The CDC’s National Center for Health Statistics released a state-by-state comparison of teenage birth rates. It shows a trend in teen moms up to 2008. While the teenage birth rate overall saw a 2.4 percent decline, large disparities in the prevalence of teen moms still exist from state to state, with the Southern states reporting the highest rates.

“Teenage birth rates are higher in the South, which we’ve seen in the past, though among non-Hispanic blacks, five of the ten states with the highest rates are actually in the upper Midwest, with Wisconsin having the highest rate,” says T.J. Mathews, demographer and co-author on the report.

When comparing teen birth rates by state, the ten states with the highest number of teen moms were almost all southern states: Arizona, New Mexico, Texas, Oklahoma, Arkansas, Louisiana, Mississippi, Tennessee, Kentucky and Nevada.

“There is no single reason why rates of teen childbearing remain so stubbornly high in the South,” says Bill Alpert, chief program officer at The National Campaign to Prevent Teen and Unplanned Pregnancy. “It may have something to do with social norms — that societal disapproval of teen childbearing was slower to form in the south. It may be that southern states simply have traditionally not put as much attention and resources into preventing teen pregnancy as other states.”

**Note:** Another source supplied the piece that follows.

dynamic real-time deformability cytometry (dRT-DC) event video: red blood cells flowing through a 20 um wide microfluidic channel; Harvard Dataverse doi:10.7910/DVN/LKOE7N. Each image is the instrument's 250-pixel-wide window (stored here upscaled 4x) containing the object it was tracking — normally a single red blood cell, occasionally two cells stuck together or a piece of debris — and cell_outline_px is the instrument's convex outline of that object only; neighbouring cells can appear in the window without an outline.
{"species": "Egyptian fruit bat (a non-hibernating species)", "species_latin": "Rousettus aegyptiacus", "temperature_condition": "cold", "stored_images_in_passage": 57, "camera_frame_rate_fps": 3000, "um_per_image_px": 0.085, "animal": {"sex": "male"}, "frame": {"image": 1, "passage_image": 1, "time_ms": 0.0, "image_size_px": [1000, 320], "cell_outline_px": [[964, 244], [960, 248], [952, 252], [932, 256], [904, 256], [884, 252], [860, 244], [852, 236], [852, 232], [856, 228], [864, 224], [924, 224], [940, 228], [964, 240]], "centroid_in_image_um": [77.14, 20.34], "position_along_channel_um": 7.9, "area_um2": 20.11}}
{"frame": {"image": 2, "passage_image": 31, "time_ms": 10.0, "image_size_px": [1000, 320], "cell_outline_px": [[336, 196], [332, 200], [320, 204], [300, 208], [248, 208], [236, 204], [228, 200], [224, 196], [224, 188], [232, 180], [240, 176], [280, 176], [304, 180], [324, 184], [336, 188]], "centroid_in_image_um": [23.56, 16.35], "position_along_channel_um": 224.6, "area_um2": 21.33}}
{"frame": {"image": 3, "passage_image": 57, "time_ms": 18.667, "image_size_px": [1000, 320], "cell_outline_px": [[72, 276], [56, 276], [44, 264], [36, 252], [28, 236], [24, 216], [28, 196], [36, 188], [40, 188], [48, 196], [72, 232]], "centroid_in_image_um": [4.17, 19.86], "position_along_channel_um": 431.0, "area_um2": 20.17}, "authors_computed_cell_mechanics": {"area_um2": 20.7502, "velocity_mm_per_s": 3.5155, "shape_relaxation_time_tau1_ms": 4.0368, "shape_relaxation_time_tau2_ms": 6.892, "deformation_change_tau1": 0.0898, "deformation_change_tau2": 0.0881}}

While rates remain highest in the South, these states did not see a significant increase from 2007 to 2008. Fourteen states overall saw a significant decrease in their teen birth rates, with only Montana and Kansas showing a significant increase, Mathews says. Despite an overal decline in teenage births since 1991 (with one spike from 2005 to 2007), U.S. teen birth rates still remain substantially higher than those in other Western countries, the authors say in the report.